DATA UNDER STUDY:
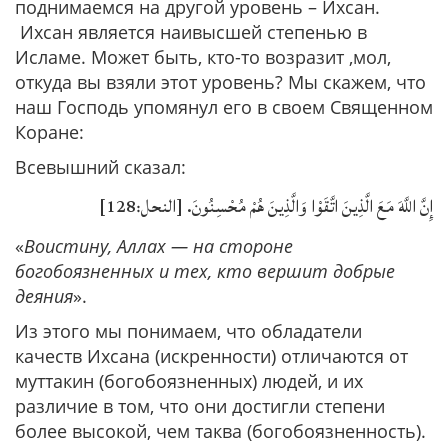
поднимаемся на другой уровень – Ихсан.
Ихсан является наивысшей степенью в
Исламе. Может быть, кто-то возразит ,мол,
откуда вы взяли этот уровень? Мы скажем, что
наш Господь упомянул его в своем Священном
Коране:
Всевышний сказал:
إِنَّ اللَّهَ مَعَ الَّذِينَ اتَّقَوْا وَالَّذِينَ هُمْ مُحْسِنُونَ. [النحل:128]
«
Воистину, Аллах — на стороне
богобоязненных и тех, кто вершит добрые
деяния
».
Из этого мы понимаем, что обладатели
качеств Ихсана (искренности) отличаются от
муттакин (богобоязненных) людей, и их
различие в том, что они достигли степени
более высокой, чем таква (богобоязненность).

WHAT IS NEEDED:
Copy out the text of every row above line by line, with the same wording and punctuation, and leave the pictures out.

OUTPUT OF THE TASK:
поднимаемся на другой уровень – Ихсан.
Ихсан является наивысшей степенью в
Исламе. Может быть, кто-то возразит ,мол,
откуда вы взяли этот уровень? Мы скажем, что
наш Господь упомянул его в своем Священном
Коране:
Всевышний сказал:
إِنَّ اللَّهَ مَعَ الَّذِينَ اتَّقَوْا وَالَّذِينَ هُمْ مُحْسِنُونَ. [النحل:128]
«
Воистину, Аллах — на стороне
богобоязненных и тех, кто вершит добрые
деяния
».
Из этого мы понимаем, что обладатели
качеств Ихсана (искренности) отличаются от
муттакин (богобоязненных) людей, и их
различие в том, что они достигли степени
более высокой, чем таква (богобоязненность).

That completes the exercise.